Based on the conclusions of the panel, scientists from the Montana field office of the Fish and Wildlife Service recommended that protection be finalized, but, as shown in the leaked memo, were overruled by agency bureaucrats. 

“The decision to overrule agency scientists and deny protection to the wolverine is deeply disappointing and shows that political interference in what should be a scientific decision continues to be a problem under the Obama administration, just as it was under George W. Bush,” said Greenwald. “Wolverines and the winter habitats they depend on are severely threatened by our warming world. Only serious action to reduce fossil fuels can save the wolverine, tens of thousands of other species, and our very way of life.”

Background
On Feb. 4, 2013, the Fish and Wildlife Service found that wolverines warrant protection as a threatened species, concluding based on the “best scientific and commercial information available” that “the contiguous United States wolverine DPS presently meets the definition of a threatened species due to the likelihood of habitat loss caused by climate change resulting in population decline leading to breakdown of metapopulation dynamics.” This conclusion was based on the fact that “(w)olverines require habitats with near-arctic conditions wherever they occur,” that they “exist as small and semi-isolated subpopulations in a larger metapopulation that requires regular dispersal of wolverines between habitat patches to maintain itself” and that “(c)limate changes are predicted to reduce wolverine habitat and range by 31 percent over the next 30 years and 63 percent over the next 75 years, rendering remaining wolverine habitat significantly smaller and more fragmented.”

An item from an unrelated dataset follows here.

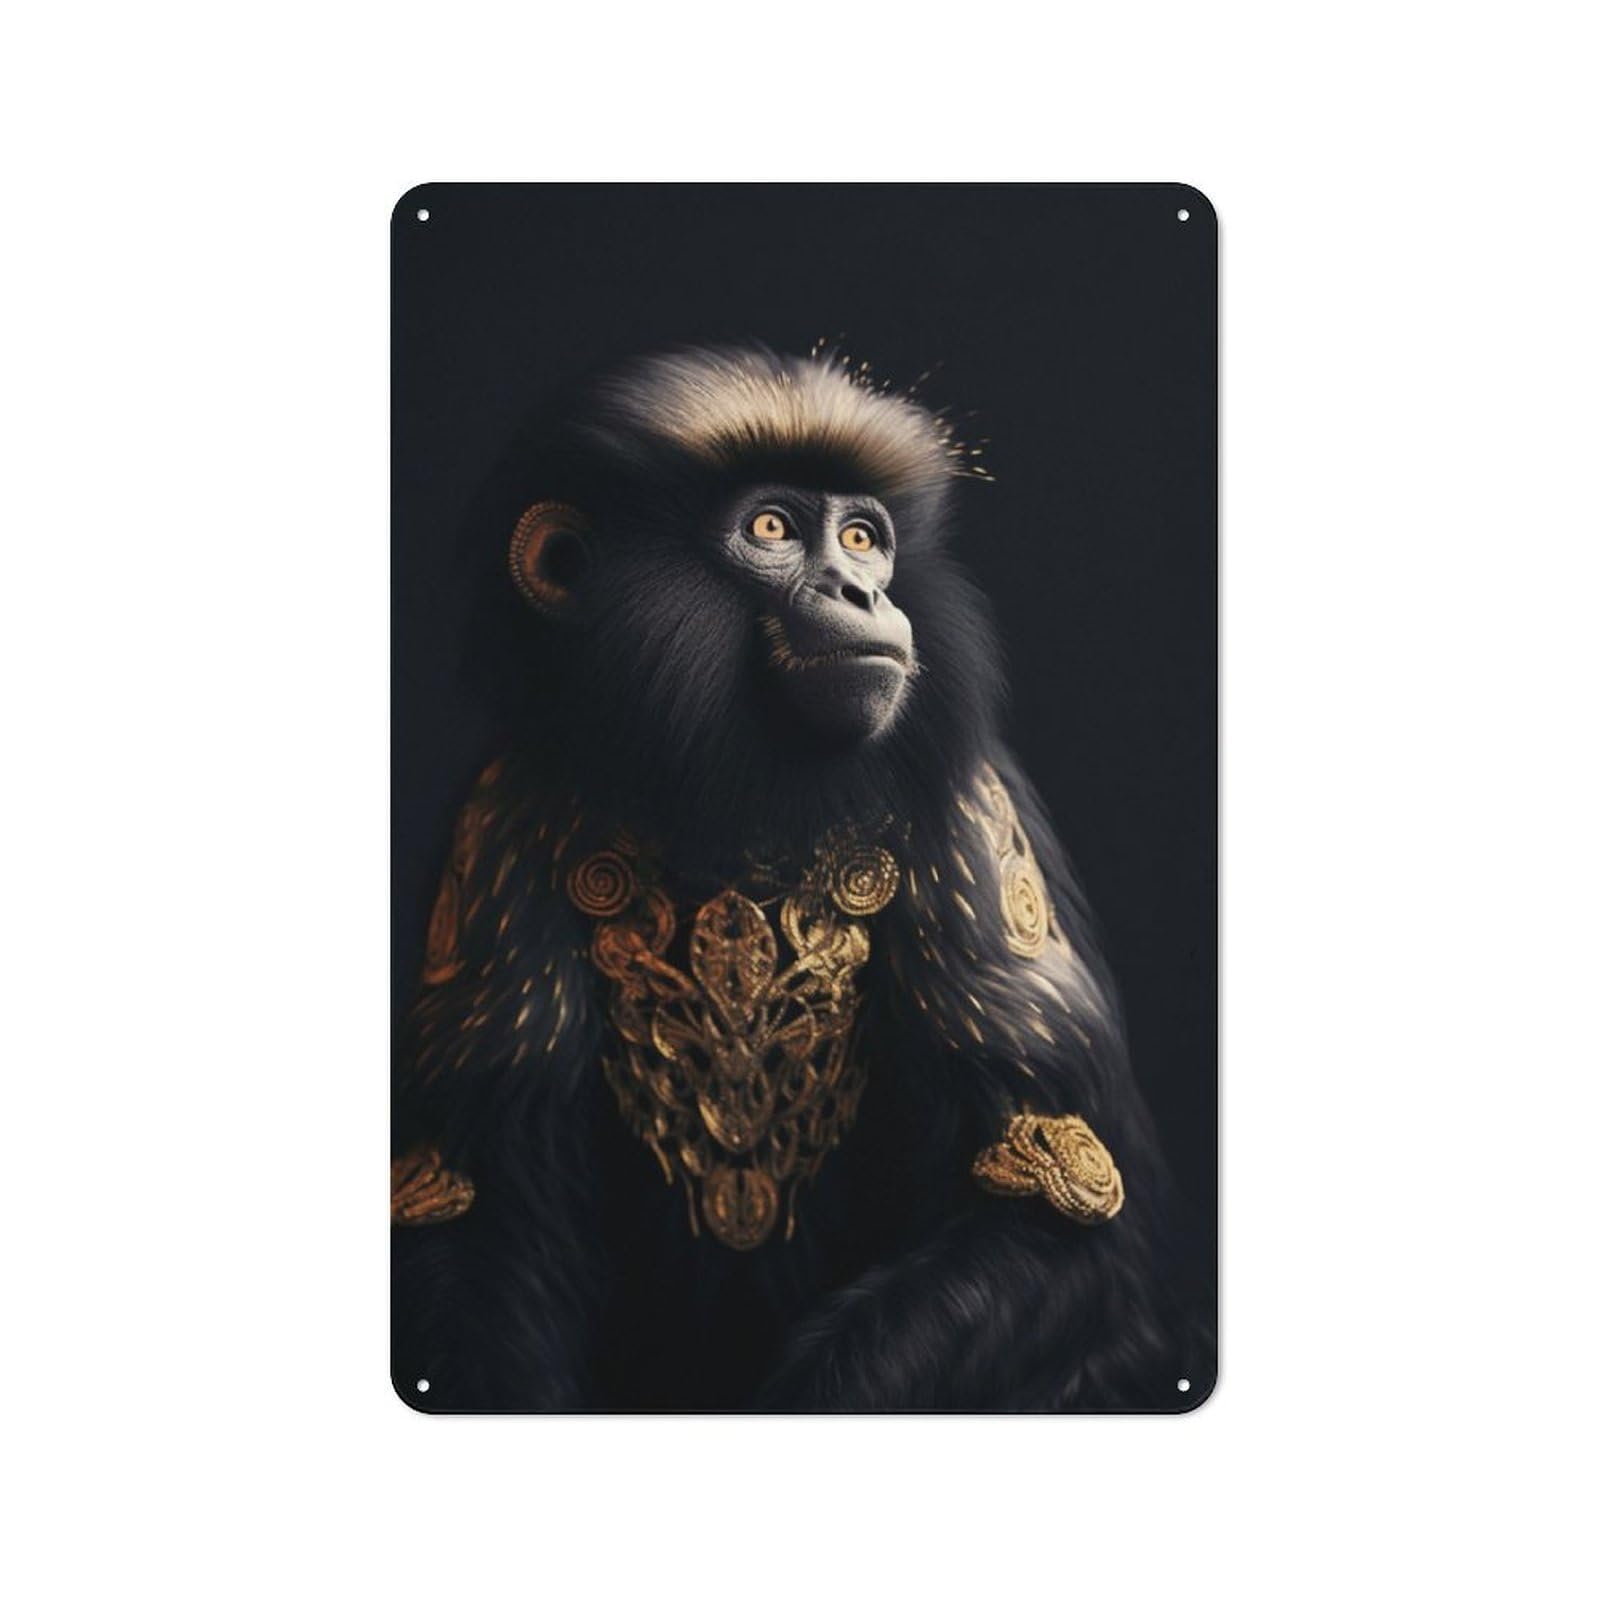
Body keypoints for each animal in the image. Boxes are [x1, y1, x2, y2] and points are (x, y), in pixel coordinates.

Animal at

In response to the proposed rule, the states of Montana, Idaho and Wyoming all submitted comments opposing protection of wolverines, questioning the science behind the conclusion that they were threatened by climate change. To address these concerns, the Fish and Wildlife Service delayed final protection for six months and convened an expert scientific panel to evaluate the science. The panel issued a report in April 2014 concluding that “there are three primary climate related factors that are correlated with wolverines: persistent deep snow, contiguous snow, and temperature,” a finding that led to the panel’s unanimous statement of concern for the long-term survival  of wolverines in the contiguous United States. These conclusions support the conclusion of the proposed rule that the wolverine is threatened with extinction. 

On May 17, 2014, the assistant regional director of ecological services at the Fish and Wildlife Service sent a memo to the regional director in Denver transmitting the recommendation of the Montana field office that “the wolverine listing be finalized as threatened.” The memo further concludes that, “In our review we have been unable to obtain or evaluate any other peer reviewed literature or other bodies of evidence that would lead us to a different conclusion.” 

In contrast, the recently leaked memo overrules and ignores the substantial evidence and conclusions of the proposed rule, the independent science panel report, and the strong conclusions of the Montana field office, which is staffed with the agency scientists who have the greatest knowledge of wolverines.

The Center for Biological Diversity is a national, nonprofit conservation organization with more than 775,000 members and online activists dedicated to the protection of endangered species and wild places.